Got a RAID5 (4 disks + 1 parity) and a journal(consistency policy=journal).
Starting by failing one of the disks so the array becomes degraded.
then, I failing the 2nd disk and the journal at the same time (using dm-flakey)
when I initiate the write.
While examine the parity disk I've noticed that the parity got calculated as
if the write succeeded. this is shown by the reproduce script above.
Not sure I understands your comment on resync since we are in journal policy.
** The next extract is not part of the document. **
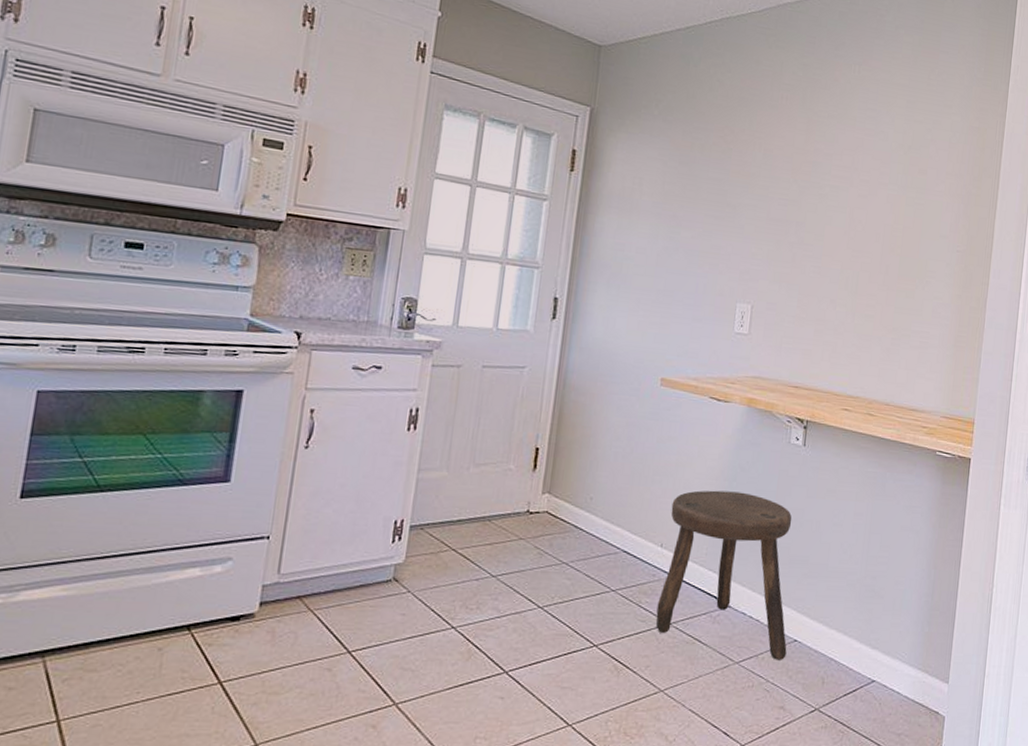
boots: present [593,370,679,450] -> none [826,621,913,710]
if parity is invalid how can we guarantee data will be valid?
Appreciate you response. 

>> +    }
>>         should_defer = conf->batch_bio_dispatch && conf->group_cnt;
>>   @@ -3672,6 +3689,10 @@ handle_failed_stripe(struct r5conf *conf, struct stripe_head *sh,
>>            * still be locked - so just clear all R5_LOCKED flags
>>            */
>>           clear_bit(R5_LOCKED, &sh->dev[i].flags);
>> +        clear_bit(R5_Wantwrite, &sh->dev[i].flags);
>> +        clear_bit(R5_Wantcompute, &sh->dev[i].flags);
>> +        clear_bit(R5_WantFUA, &sh->dev[i].flags);
>> +        clear_bit(R5_Wantdrain, &sh->dev[i].flags);
>>       }
>>       s->to_write = 0;
>>       s->written = 0;
>> @@ -4966,12 +4987,9 @@ static void handle_stripe(struct stripe_head *sh)
>>       /*
>>        * check if the array has lost more than max_degraded devices and,
>>        * if so, some requests might need to be failed.
>> -     *
>> -     * When journal device failed (log_failed), we will only process
>> -     * the stripe if there is data need write to raid disks
>>        */
>>       if (s.failed > conf->max_degraded ||
>> -        (s.log_failed && s.injournal == 0)) {
>> +        (s.log_failed && (s.to_write || s.written || s.syncing))) {
>>           sh->check_state = 0;
>>           sh->reconstruct_state = 0;
>>           break_stripe_batch_list(sh, 0);
>>
> 
I think the changes in handle_stripe() are wrong here.